Continuing Education's groundbreaking accreditation
Congratulations to the
Continuing Education Center (CEC) at the
Office of Regional External Programs (REP) which has been granted an initial three-year accreditation for all programs by the
Accrediting Council for Continuing Education & Training (ACCET) in Washington, the first such accreditation to be awarded to a MENA university. Accredited
CEC programs include 31 professional certificates and nine professional diplomas, which fall in eight categories of Business and Management, Cultural and Humanitarian Studies, Education, Fine Arts, Foreign Languages, Health Care (Soft Skills), Media and Communications, and Science and Technology.
CEC programs are designed to meet the lifelong educational and training needs of adult learners at all professional and educational levels, including people who may have a bachelor's, master's or even a PhD degree. Harnessing the expertise of AUB's seven faculties and schools, CEC has grown by leaps and bounds over the past decade from an annual student count of 700 to more than 2,000 today, and it now plays an important role in AUB's commitment to serve the local and regional community.
ACCET's mission is to advocate for continuing education and training and to ensure the quality of the products on offer. Through the establishment of standards and assurances of an accreditation process focused on integrity, it seeks to identify, evaluate, and enhance the delivery of continuing education and training. ACCET has been officially recognized by the US Department of Education as a “reliable authority" on the quality of education or training provided by the institution of higher education and the programs they accredit."
Needless to say, the exhaustive
ACCET accreditation process confers an international hallmark for the high quality of our CEC programs as well as CEC instructors, management, and staff. Among the many benefits of accreditation is that international Continuing Education Units are granted to CEC students which have equivalence globally at ACCET-accredited entities, which places CEC programs at a higher level than thousands of training centers and colleges across the region.

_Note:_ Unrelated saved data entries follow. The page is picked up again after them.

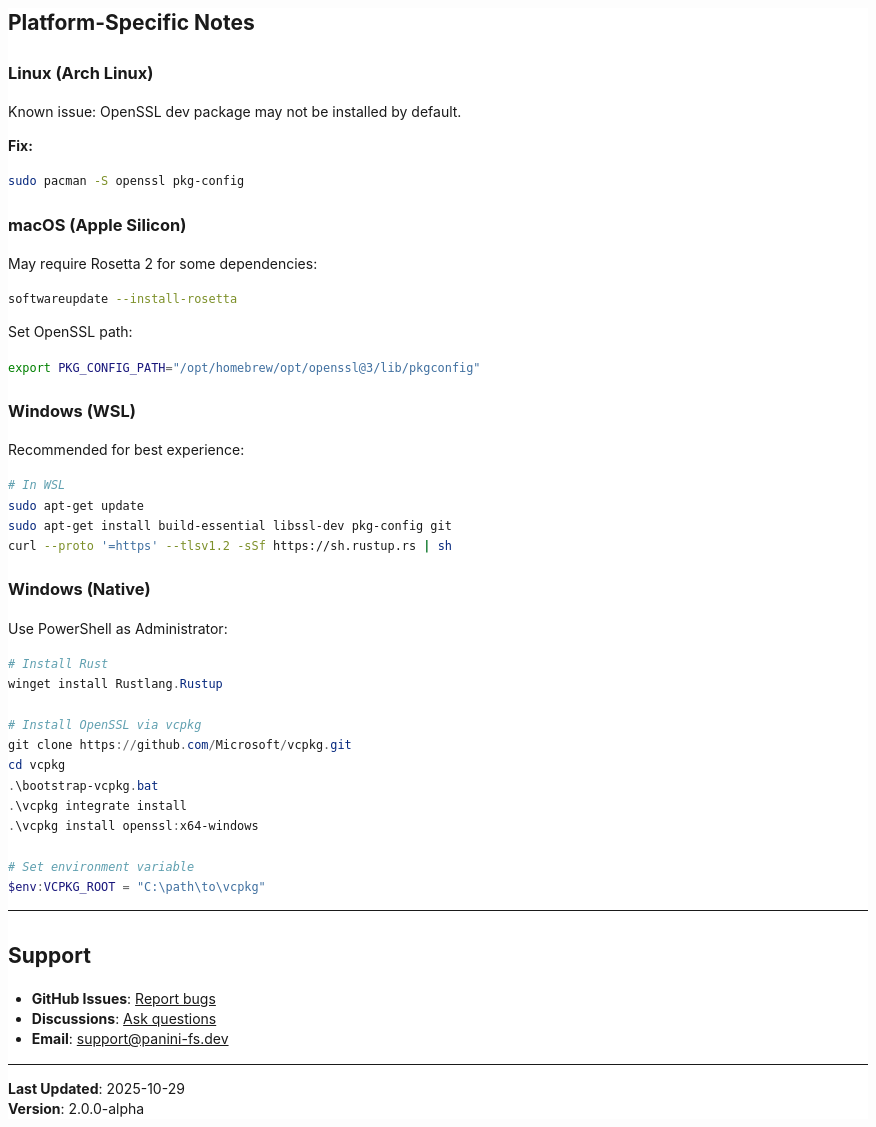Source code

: 
## Platform-Specific Notes

### Linux (Arch Linux)

Known issue: OpenSSL dev package may not be installed by default.

**Fix:**
```bash
sudo pacman -S openssl pkg-config
```

### macOS (Apple Silicon)

May require Rosetta 2 for some dependencies:
```bash
softwareupdate --install-rosetta
```

Set OpenSSL path:
```bash
export PKG_CONFIG_PATH="/opt/homebrew/opt/openssl@3/lib/pkgconfig"
```

### Windows (WSL)

Recommended for best experience:
```bash
# In WSL
sudo apt-get update
sudo apt-get install build-essential libssl-dev pkg-config git
curl --proto '=https' --tlsv1.2 -sSf https://sh.rustup.rs | sh
```

### Windows (Native)

Use PowerShell as Administrator:
```powershell
# Install Rust
winget install Rustlang.Rustup

# Install OpenSSL via vcpkg
git clone https://github.com/Microsoft/vcpkg.git
cd vcpkg
.\bootstrap-vcpkg.bat
.\vcpkg integrate install
.\vcpkg install openssl:x64-windows

# Set environment variable
$env:VCPKG_ROOT = "C:\path\to\vcpkg"
```

---

## Support

- **GitHub Issues**: [Report bugs](https://github.com/stephanedenis/Panini-FS/issues)
- **Discussions**: [Ask questions](https://github.com/stephanedenis/Panini-FS/discussions)
- **Email**: support@panini-fs.dev

---

**Last Updated**: 2025-10-29  
**Version**: 2.0.0-alpha
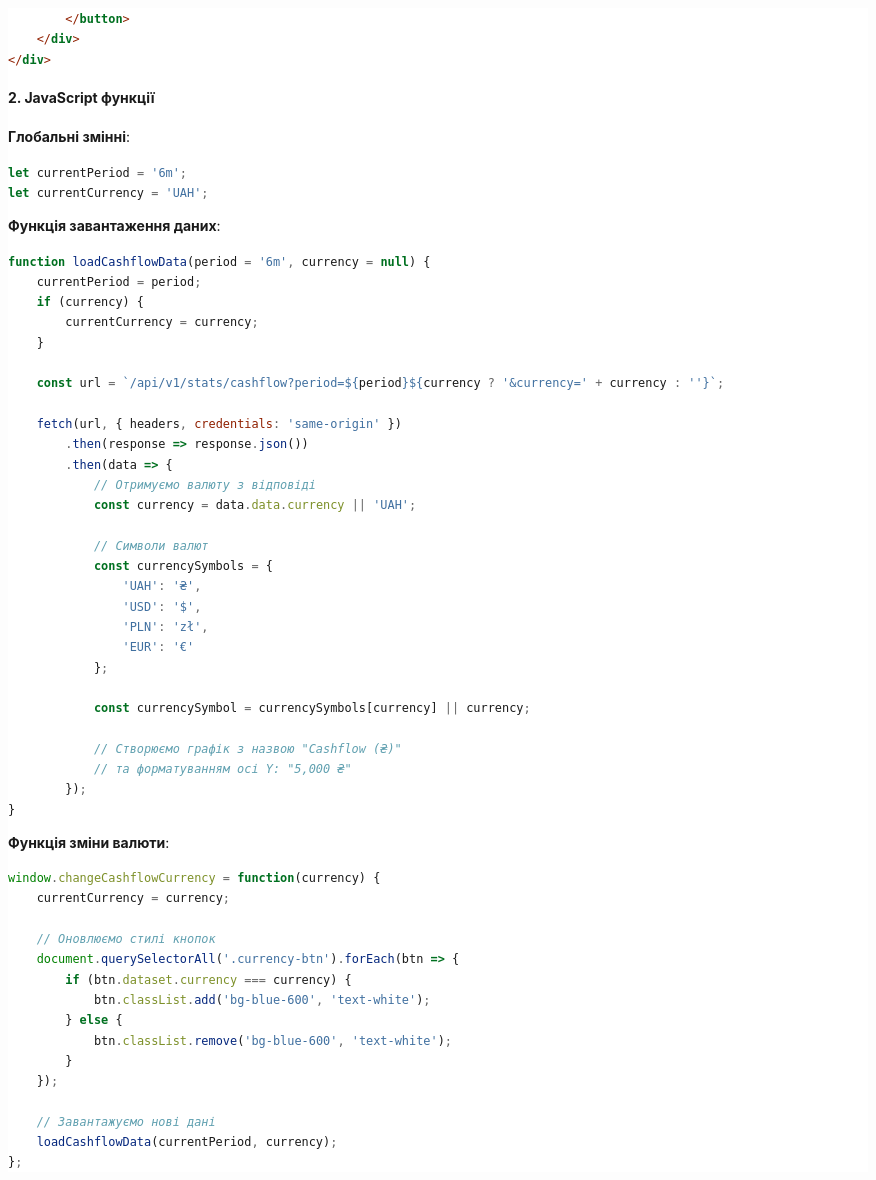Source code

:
 ```html
        </button>
    </div>
</div>
```

#### 2. JavaScript функції

**Глобальні змінні**:
```javascript
let currentPeriod = '6m';
let currentCurrency = 'UAH';
```

**Функція завантаження даних**:
```javascript
function loadCashflowData(period = '6m', currency = null) {
    currentPeriod = period;
    if (currency) {
        currentCurrency = currency;
    }
    
    const url = `/api/v1/stats/cashflow?period=${period}${currency ? '&currency=' + currency : ''}`;
    
    fetch(url, { headers, credentials: 'same-origin' })
        .then(response => response.json())
        .then(data => {
            // Отримуємо валюту з відповіді
            const currency = data.data.currency || 'UAH';
            
            // Символи валют
            const currencySymbols = {
                'UAH': '₴',
                'USD': '$',
                'PLN': 'zł',
                'EUR': '€'
            };
            
            const currencySymbol = currencySymbols[currency] || currency;
            
            // Створюємо графік з назвою "Cashflow (₴)"
            // та форматуванням осі Y: "5,000 ₴"
        });
}
```

**Функція зміни валюти**:
```javascript
window.changeCashflowCurrency = function(currency) {
    currentCurrency = currency;
    
    // Оновлюємо стилі кнопок
    document.querySelectorAll('.currency-btn').forEach(btn => {
        if (btn.dataset.currency === currency) {
            btn.classList.add('bg-blue-600', 'text-white');
        } else {
            btn.classList.remove('bg-blue-600', 'text-white');
        }
    });
    
    // Завантажуємо нові дані
    loadCashflowData(currentPeriod, currency);
};
```
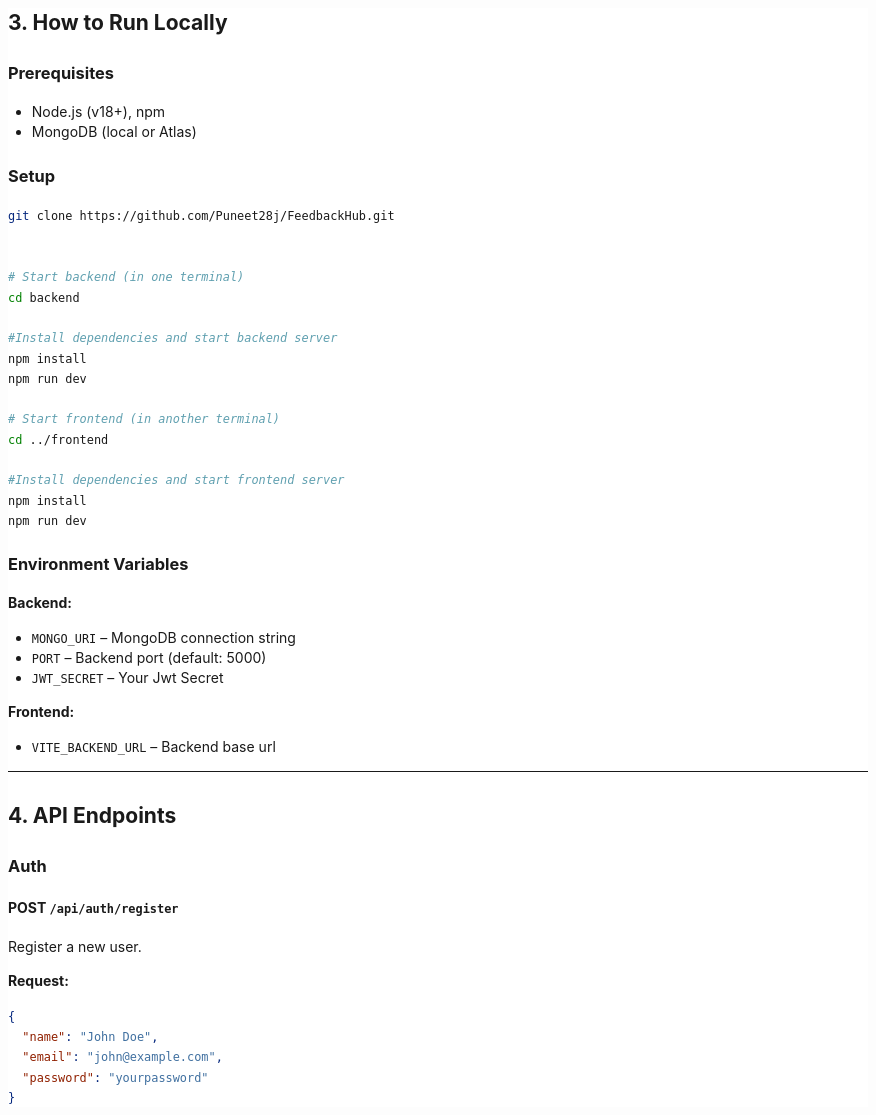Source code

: 
## 3. How to Run Locally

### Prerequisites

- Node.js (v18+), npm
- MongoDB (local or Atlas)

### Setup

```bash
git clone https://github.com/Puneet28j/FeedbackHub.git


# Start backend (in one terminal)
cd backend

#Install dependencies and start backend server
npm install
npm run dev

# Start frontend (in another terminal)
cd ../frontend

#Install dependencies and start frontend server
npm install
npm run dev
```

### Environment Variables

**Backend:**

- `MONGO_URI` – MongoDB connection string
- `PORT` – Backend port (default: 5000)
- `JWT_SECRET` – Your Jwt Secret

**Frontend:**

- `VITE_BACKEND_URL` – Backend base url

---

## 4. API Endpoints

### Auth

#### POST `/api/auth/register`

Register a new user.

**Request:**

```json
{
  "name": "John Doe",
  "email": "john@example.com",
  "password": "yourpassword"
}
```
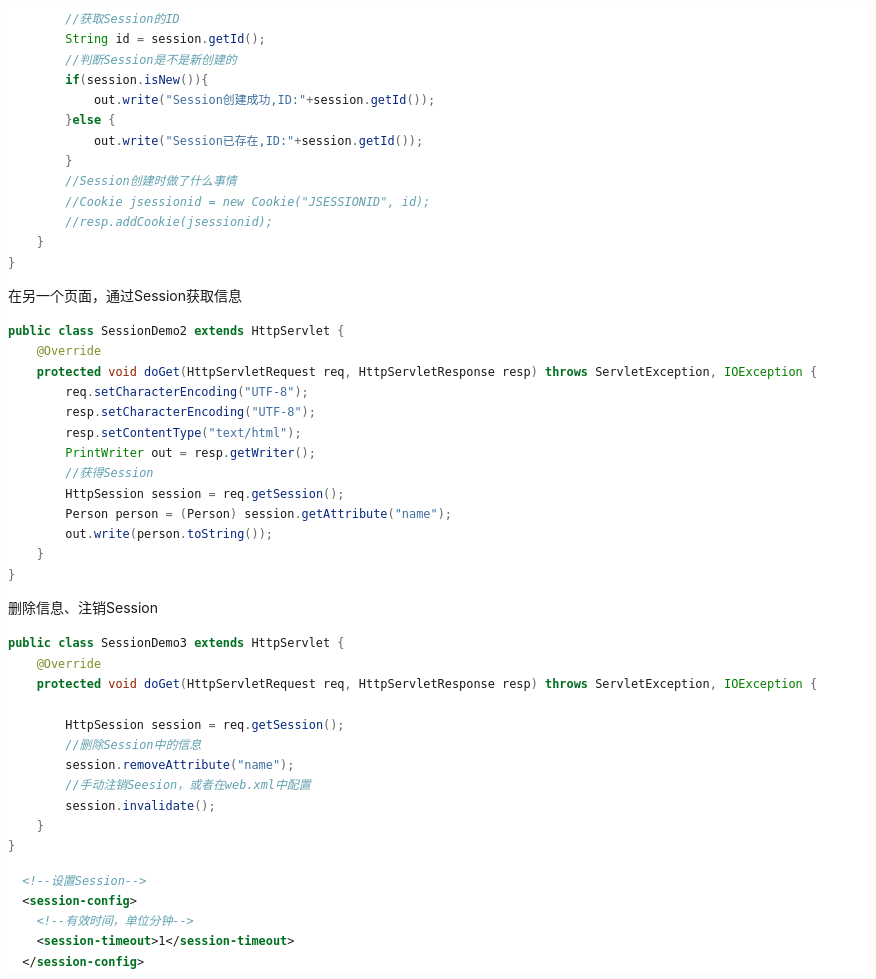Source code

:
 ```java
        //获取Session的ID
        String id = session.getId();
        //判断Session是不是新创建的
        if(session.isNew()){
            out.write("Session创建成功,ID:"+session.getId());
        }else {
            out.write("Session已存在,ID:"+session.getId());
        }
        //Session创建时做了什么事情
        //Cookie jsessionid = new Cookie("JSESSIONID", id);
        //resp.addCookie(jsessionid);
    }
}
```

在另一个页面，通过Session获取信息

```java
public class SessionDemo2 extends HttpServlet {
    @Override
    protected void doGet(HttpServletRequest req, HttpServletResponse resp) throws ServletException, IOException {
        req.setCharacterEncoding("UTF-8");
        resp.setCharacterEncoding("UTF-8");
        resp.setContentType("text/html");
        PrintWriter out = resp.getWriter();
        //获得Session
        HttpSession session = req.getSession();
        Person person = (Person) session.getAttribute("name");
        out.write(person.toString());
    }
}

```

删除信息、注销Session

```java
public class SessionDemo3 extends HttpServlet {
    @Override
    protected void doGet(HttpServletRequest req, HttpServletResponse resp) throws ServletException, IOException {

        HttpSession session = req.getSession();
        //删除Session中的信息
        session.removeAttribute("name");
        //手动注销Seesion，或者在web.xml中配置
        session.invalidate();
    }
}
```

```xml
  <!--设置Session-->
  <session-config>
    <!--有效时间，单位分钟-->
    <session-timeout>1</session-timeout>
  </session-config>
```
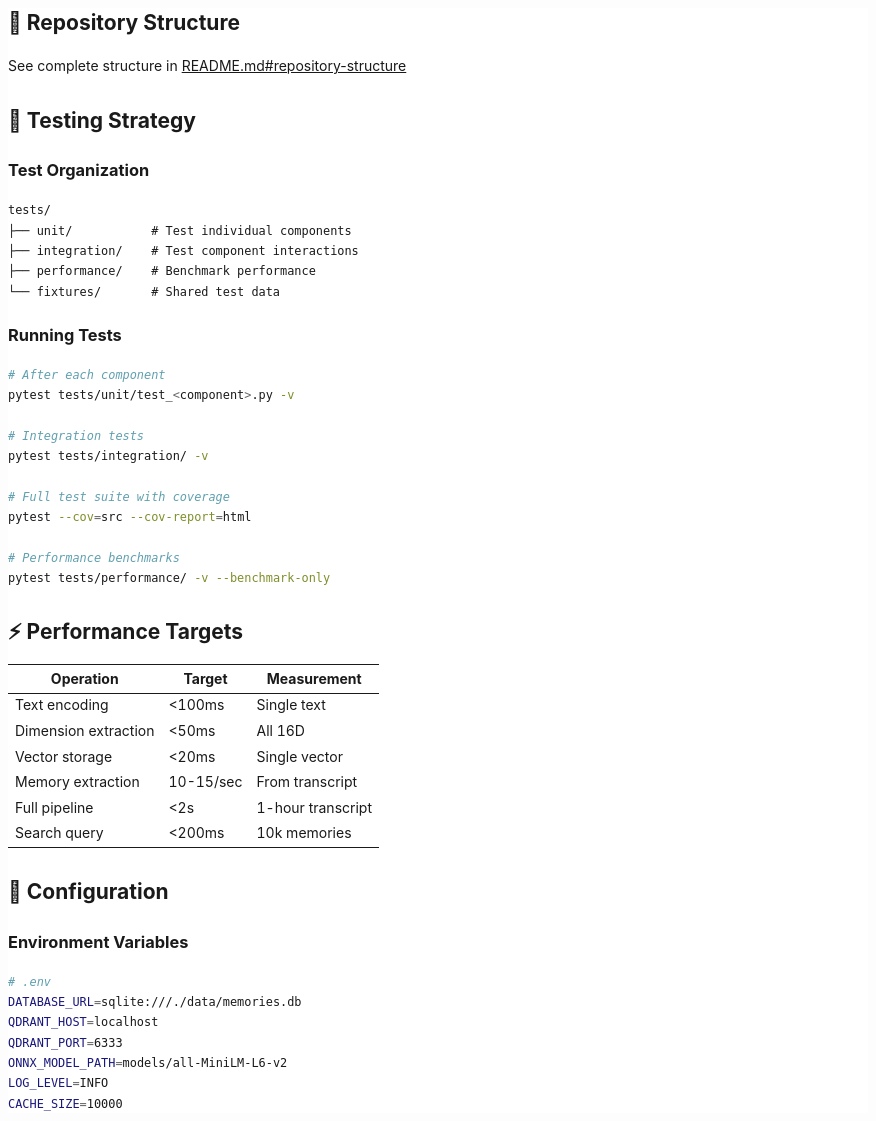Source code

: ## 📁 Repository Structure

See complete structure in [README.md#repository-structure](README.md#repository-structure)

## 🧪 Testing Strategy

### Test Organization
```
tests/
├── unit/           # Test individual components
├── integration/    # Test component interactions
├── performance/    # Benchmark performance
└── fixtures/       # Shared test data
```

### Running Tests
```bash
# After each component
pytest tests/unit/test_<component>.py -v

# Integration tests
pytest tests/integration/ -v

# Full test suite with coverage
pytest --cov=src --cov-report=html

# Performance benchmarks
pytest tests/performance/ -v --benchmark-only
```

## ⚡ Performance Targets

| Operation | Target | Measurement |
|-----------|--------|-------------|
| Text encoding | <100ms | Single text |
| Dimension extraction | <50ms | All 16D |
| Vector storage | <20ms | Single vector |
| Memory extraction | 10-15/sec | From transcript |
| Full pipeline | <2s | 1-hour transcript |
| Search query | <200ms | 10k memories |

## 🔧 Configuration

### Environment Variables
```bash
# .env
DATABASE_URL=sqlite:///./data/memories.db
QDRANT_HOST=localhost
QDRANT_PORT=6333
ONNX_MODEL_PATH=models/all-MiniLM-L6-v2
LOG_LEVEL=INFO
CACHE_SIZE=10000
```
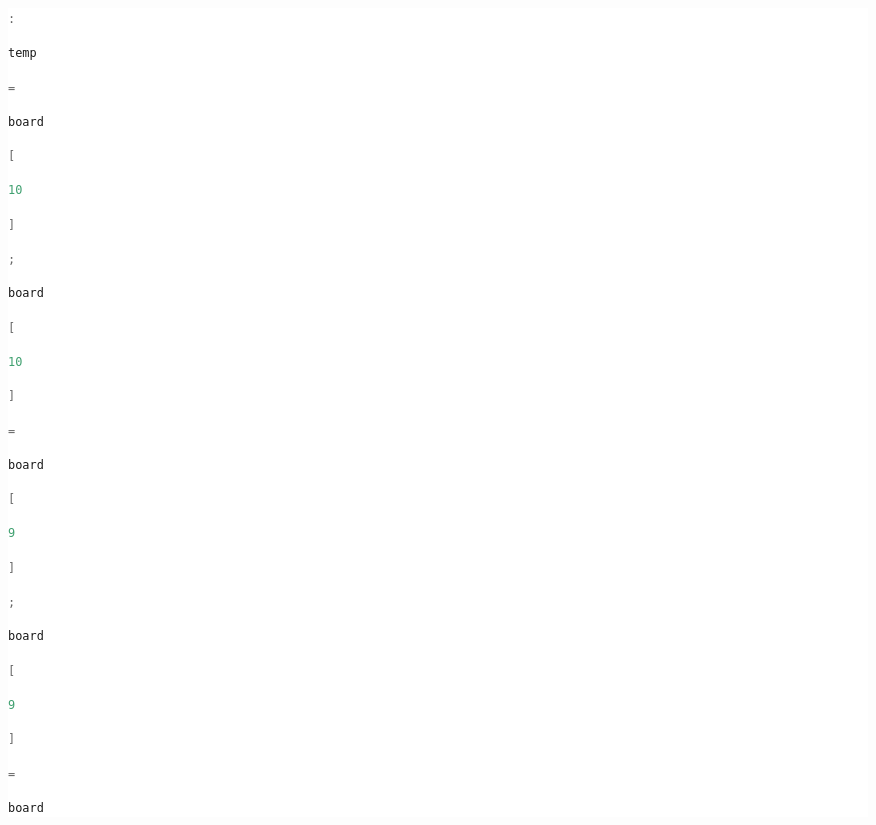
 ```java
:
```
```java
temp
```
```java
=
```
```java
board
```
```java
[
```
```java
10
```
```java
]
```
```java
;
```
```java
board
```
```java
[
```
```java
10
```
```java
]
```
```java
=
```
```java
board
```
```java
[
```
```java
9
```
```java
]
```
```java
;
```
```java
board
```
```java
[
```
```java
9
```
```java
]
```
```java
=
```
```java
board
```
```java
```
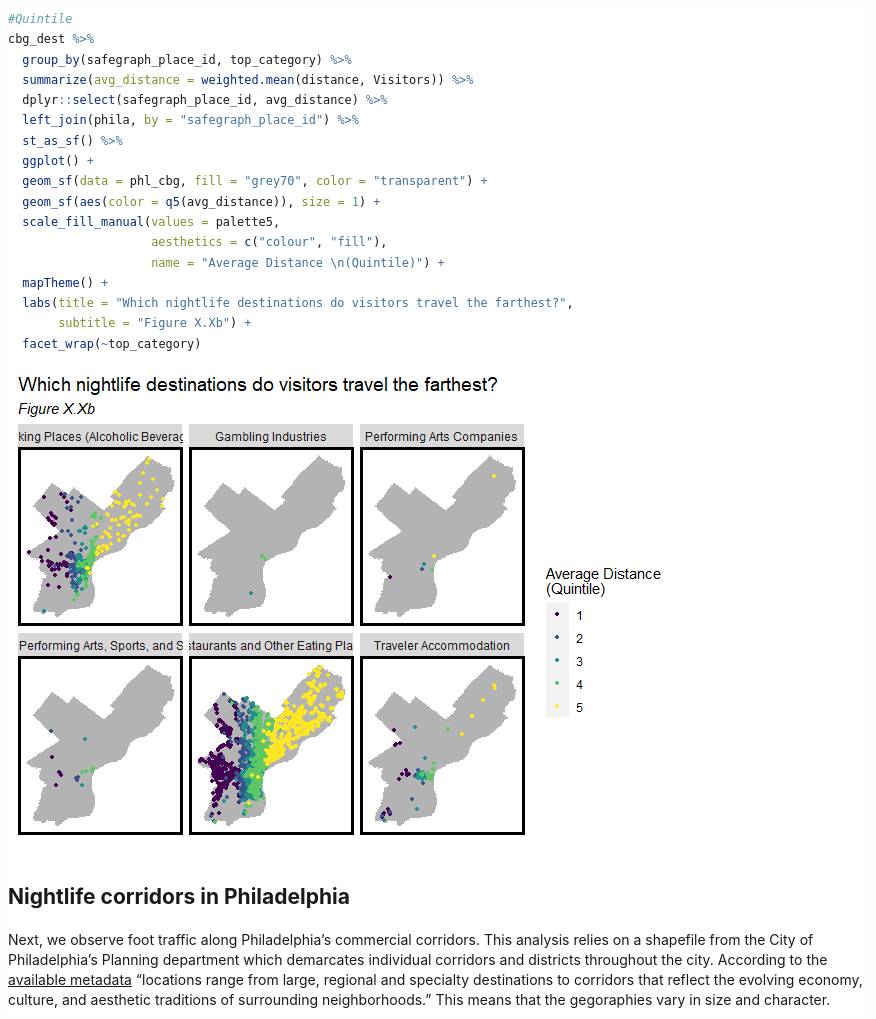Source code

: 
``` r
#Quintile
cbg_dest %>%
  group_by(safegraph_place_id, top_category) %>%
  summarize(avg_distance = weighted.mean(distance, Visitors)) %>%
  dplyr::select(safegraph_place_id, avg_distance) %>%
  left_join(phila, by = "safegraph_place_id") %>%
  st_as_sf() %>%
  ggplot() +
  geom_sf(data = phl_cbg, fill = "grey70", color = "transparent") +
  geom_sf(aes(color = q5(avg_distance)), size = 1) + 
  scale_fill_manual(values = palette5,
                    aesthetics = c("colour", "fill"),
                    name = "Average Distance \n(Quintile)") +
  mapTheme() +
  labs(title = "Which nightlife destinations do visitors travel the farthest?",
       subtitle = "Figure X.Xb") +
  facet_wrap(~top_category)
```

<img src="MUSAPracticum_Nighttime_20210301_files/figure-gfm/destination viz-2.png" width="\textwidth" height="\textheight" />

## Nightlife corridors in Philadelphia

Next, we observe foot traffic along Philadelphia’s commercial corridors.
This analysis relies on a shapefile from the City of Philadelphia’s
Planning department which demarcates individual corridors and districts
throughout the city. According to the [available
metadata](https://metadata.phila.gov/#home/datasetdetails/564236a55737e1f263ae5e3f/representationdetails/56423a4e902dbdd813db9a55/)
“locations range from large, regional and specialty destinations to
corridors that reflect the evolving economy, culture, and aesthetic
traditions of surrounding neighborhoods.” This means that the
gegoraphies vary in size and character.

To conclude, I would like to recognize the leadership of VP for REP Hassan Diab, Director Ziad Shaaban and
the CEC team, and their commitment to this endeavor over the past two years, as well as all CEC instructors. I also would like to acknowledge the support of all other members of the Office of REP. A new chapter has started in the life of CEC, REP, and AUB in its mission to support lifelong learning and professional programs.